NSU mağdurlarını temsil eden ve komedyen Jan Böhmermann'a karşı Cumhurbaşkanı Recep Tayyip Erdoğan'ın da avukatlığını yapan Mustafa Kaplan da kısa süre önce tehdit mektubu aldığını açıkladı.
'ÇOCUKLAR KAÇIRILACAK, EVLER KUNDAKLANACAK'
DW Türkçe'den Aydın Üstünel'in sorularını yanıtlayan Kaplan, savcılığa suç duyurusunda bulunduğunu söyledi.
Kaplan, "Bu size gelen ilk tehdit e-postası değil. Komedyen Jan Böhmermann ile yaşanan şiir krizinde Cumhurbaşkanı Recep Tayyip Erdoğan'ı temsil etmiştiniz, 8'i Türk 10 kişiyi öldürmek ve bombalı saldırılar düzenlemekle suçlanan aşırı sağcı NSU örgütü davasının da müdahil avukatları arasında yer alıyordunuz. Bu seferki e-postanın farkı ne?" sorusuna şu yanıtı verdi:
'SINIRLARI AŞAN, AGRESİF BİR TONDAN BAHSEDİYORUZ'
Bu e-postayı gönderenler kimler, herhangi bir şekilde Frankfurt'taki davayla bağlantısı var mı yok mu, savcılık tarafından araştırılsın istedim.
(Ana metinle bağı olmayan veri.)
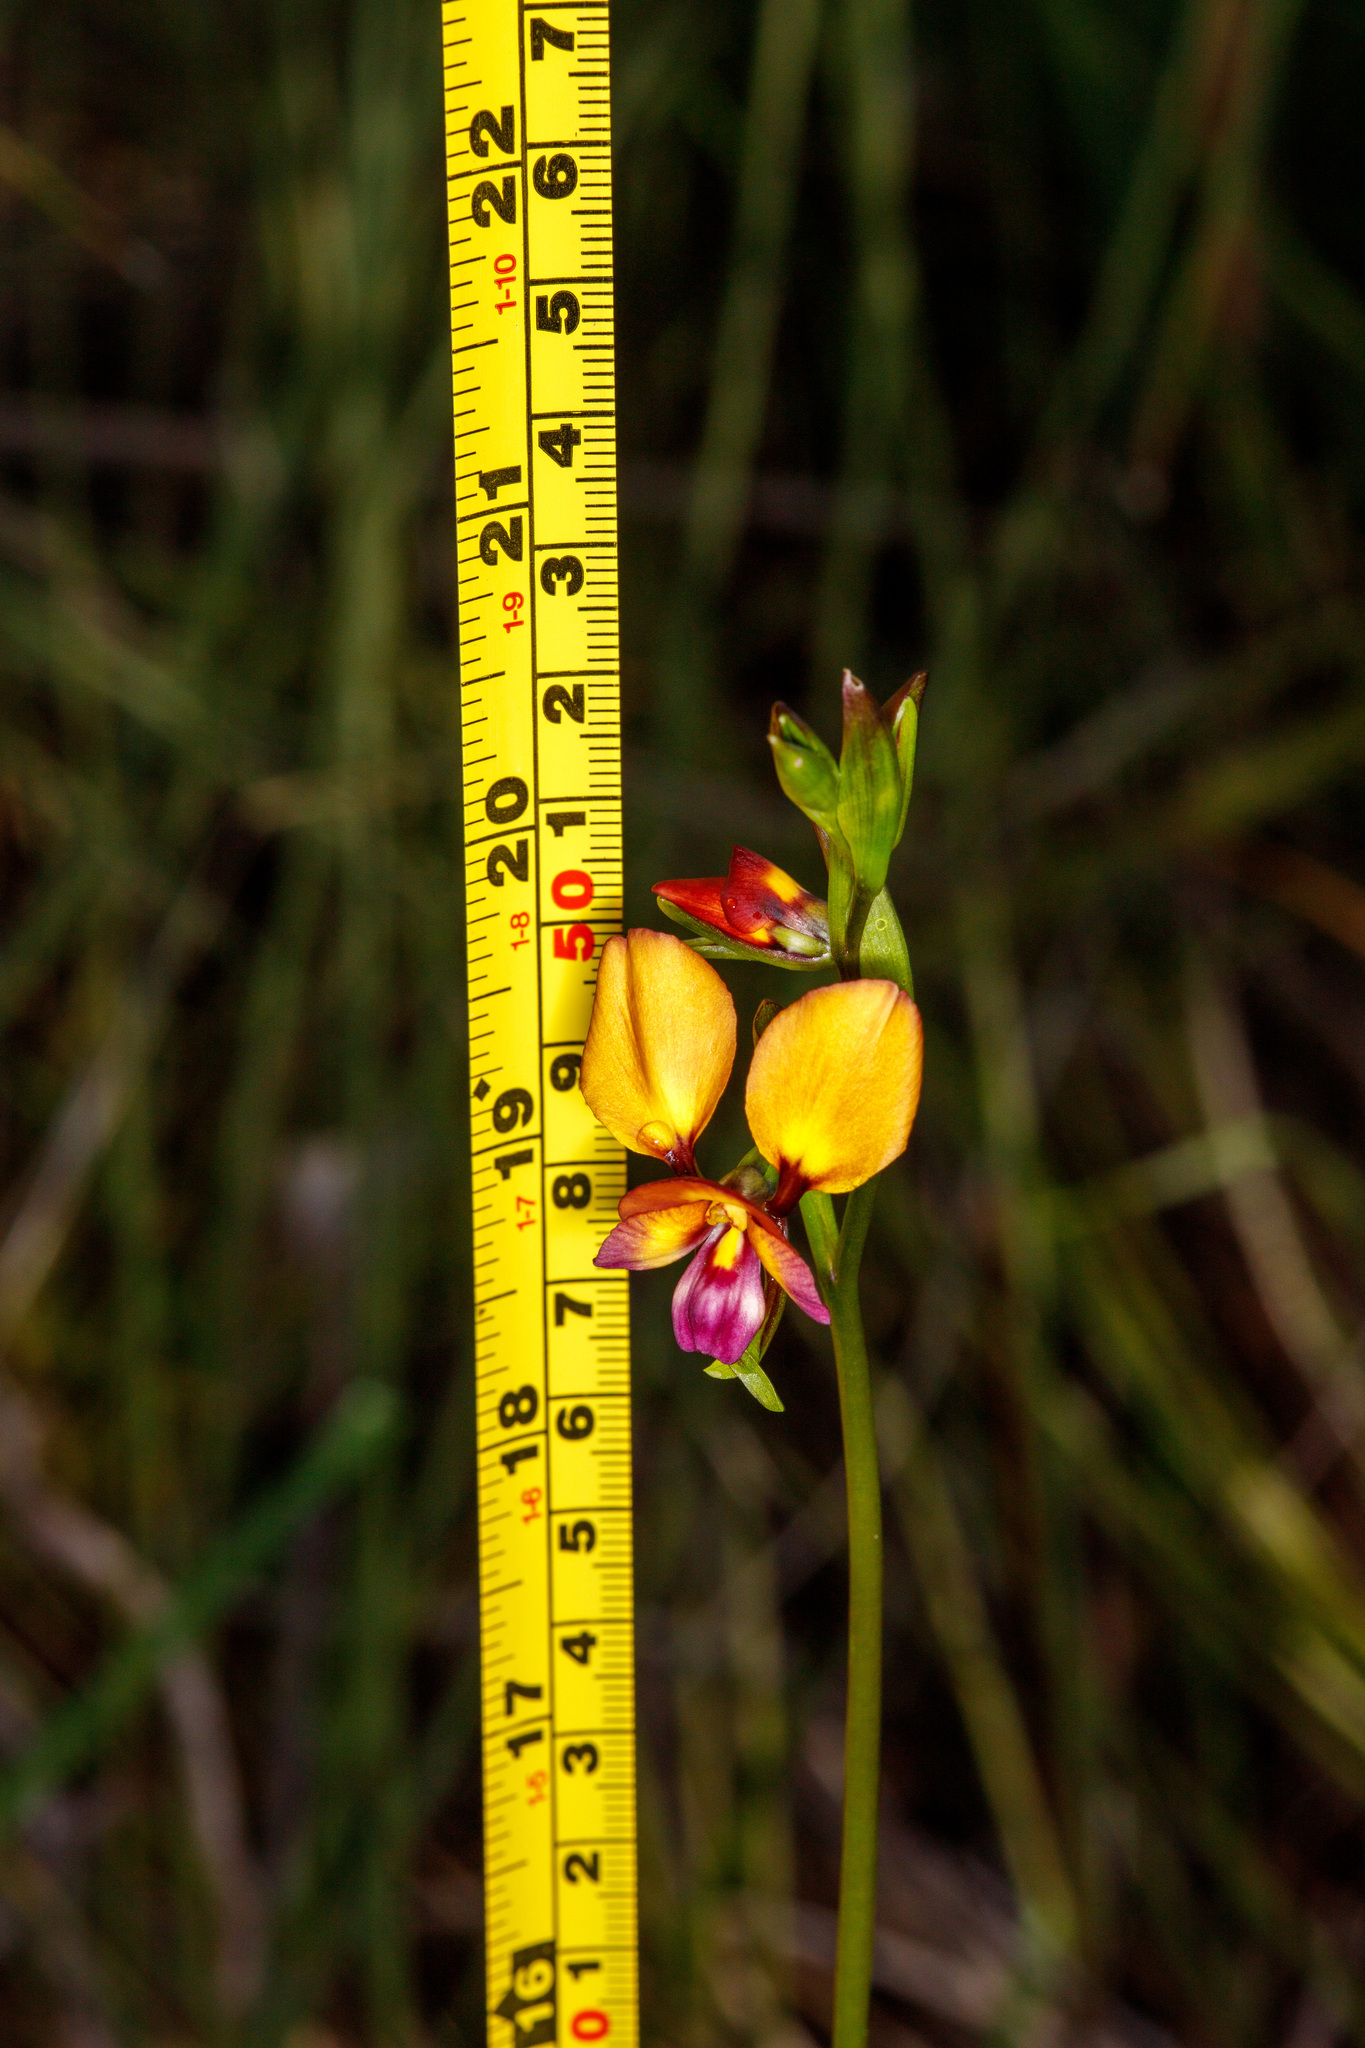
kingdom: Plantae
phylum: Tracheophyta
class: Liliopsida
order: Asparagales
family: Orchidaceae
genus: Diuris
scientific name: Diuris magnifica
Biliyorsunuz orada meslektaşım Seda Başay Yıldız'a tehdit faksları geldi. Evinin kundaklanacağı ve iki yaşındaki çocuğunun öldürüleceği tehdidini içeren bir mektup. Bana gönderilen e-posta ile Frankfurt'ta gönderilen faks arasında bir bağlantı var mı, kişiler aynı mı ya da aynı düşüncenin mensupları mı, bunu öğrenmek gerekiyor."
'BU KONUDA KONUŞMAK SPEKÜLASYON OLUR AMA DİKKATLİ OLMAK GEREK'
"Bu konuda konuşmak bir spekülasyon olur. Ancak hem Seda Hanım'a gönderilen faks hem de bana gönderilen e-postanın 'NSU 2.0' başlığını taşımaları bence bir tesadüf değil. Bunun bir anlamı var. Bunu yazanların, bu başlığı kullananların akıllarından bir şeyler geçiyor ki, bu ifadeyi kullanmayı seçtiler. Ama herhangi bir şekilde böyle bir örgüt var mıdır, yeraltında çalışıyor mu, yoksa yalnızca birkaç geri zekalı medyaya haber olmak için mi bu ismi kullandılar, bunu bilmiyoruz tabii. Ama dikkatli olmak gerekiyor. En azından bunun araştırılması gerekiyor. Bir bağlantı var mı, böyle bir örgüt var mı yok mu, bunu ancak polis ve savcılık araştırabilir. O yüzden elime geçen tüm e-postaları savcılığa veriyorum. Herhangi bir şekilde benim şahitliğim ve ifadem gerekiyorsa tabii ki gidip ifademi vereceğim."